Second, clarity. When a search engine can read your page without guessing, it is more likely to match you to the right queries. That benefit is quieter than a star rating, but it is real, and it compounds across a large site.

What you should be skeptical of is any claim that adding schema will lift your rankings by itself. It will not. Treat it as a way to be understood correctly and to qualify for features, not as a growth hack.

The schema types most sites actually use

Schema.org defines hundreds of types, but you will only ever touch a handful. The common ones:

One rule that saves trouble: only mark up what is actually on the page. Google's structured data guidelines are explicit that the markup must describe content visible to the user. Marking up an FAQ that does not appear on the page, or a rating no real reviewer gave, is the kind of thing that gets pages disqualified from rich results, and in some cases triggers a manual action.

How to add schema markup to your site

The path depends on how your site is built.

  1. Generate the JSON-LD. Use a generator for the type you need, fill in the fields, and copy the output. That avoids the most common errors, which are syntax slips and missing required properties.
  2. Paste it into the page. Drop the script block into the <head> of the relevant page. On WordPress, a free plugin like WPCode adds header code without touching theme files, and SEO plugins such as Yoast and Rank Math accept custom JSON-LD. On a static site, paste it straight into the HTML.
  3. Test it. Run the page through the Rich Results Test to check Google eligibility, and the Schema.org Validator for syntax. Fix anything they flag.
  4. Confirm in Search Console. After the page is live, the Enhancements reports and URL Inspection tool in Google Search Console show whether Google has read your structured data and whether it found errors.

A note on AI search

You will see claims that schema markup is now essential for showing up in AI answers. Be measured here. The honest position, and the one Google's own guidance supports, is that the companies behind tools like ChatGPT and Google's AI Mode have not published clear evidence that they read Schema.org markup the way traditional search does. What we do know is that structured data helps conventional search engines interpret pages, and several AI systems lean on those same search indexes.
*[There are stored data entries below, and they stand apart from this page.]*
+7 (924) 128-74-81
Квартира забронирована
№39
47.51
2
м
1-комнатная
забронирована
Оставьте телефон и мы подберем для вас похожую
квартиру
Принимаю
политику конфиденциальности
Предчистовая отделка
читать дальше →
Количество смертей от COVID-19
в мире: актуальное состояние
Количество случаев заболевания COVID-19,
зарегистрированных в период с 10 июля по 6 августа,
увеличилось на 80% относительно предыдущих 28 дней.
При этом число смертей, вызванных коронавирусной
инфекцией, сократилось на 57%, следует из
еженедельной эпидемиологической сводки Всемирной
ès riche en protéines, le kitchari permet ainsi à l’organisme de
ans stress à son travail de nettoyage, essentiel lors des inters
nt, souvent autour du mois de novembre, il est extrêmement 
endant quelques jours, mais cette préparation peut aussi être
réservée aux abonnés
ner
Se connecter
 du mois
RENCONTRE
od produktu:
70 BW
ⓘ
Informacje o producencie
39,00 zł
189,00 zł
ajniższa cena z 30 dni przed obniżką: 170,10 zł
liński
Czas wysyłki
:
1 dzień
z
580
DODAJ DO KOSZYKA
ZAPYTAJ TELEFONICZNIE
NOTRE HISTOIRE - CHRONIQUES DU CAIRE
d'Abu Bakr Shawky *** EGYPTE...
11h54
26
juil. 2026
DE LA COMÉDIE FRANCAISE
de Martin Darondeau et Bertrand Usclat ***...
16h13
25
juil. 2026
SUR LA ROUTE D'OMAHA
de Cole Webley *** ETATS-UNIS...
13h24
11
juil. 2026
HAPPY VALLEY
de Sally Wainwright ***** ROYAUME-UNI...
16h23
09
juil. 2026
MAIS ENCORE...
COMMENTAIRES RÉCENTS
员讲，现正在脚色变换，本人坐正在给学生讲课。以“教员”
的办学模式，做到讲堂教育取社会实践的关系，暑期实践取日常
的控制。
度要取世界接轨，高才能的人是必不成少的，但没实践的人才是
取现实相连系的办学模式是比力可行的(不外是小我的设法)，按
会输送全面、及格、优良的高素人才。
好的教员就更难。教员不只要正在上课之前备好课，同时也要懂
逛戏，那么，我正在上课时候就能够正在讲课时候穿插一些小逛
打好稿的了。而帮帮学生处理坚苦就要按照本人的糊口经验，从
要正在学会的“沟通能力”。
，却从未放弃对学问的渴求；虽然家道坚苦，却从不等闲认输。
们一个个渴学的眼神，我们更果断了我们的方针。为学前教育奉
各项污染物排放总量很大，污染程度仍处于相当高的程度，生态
So the indirect case is reasonable, but anyone promising guaranteed AI citations from schema alone is getting ahead of the evidence.

The short version

Schema markup is a small, structured description of your page written in a vocabulary search engines understand. It will not rank your page for you, but it makes your content legible, qualifies you for richer search listings, and removes ambiguity about what your pages are. For most sites it is a modest amount of work for a durable benefit, and a schema generator takes the tedious part off your plate.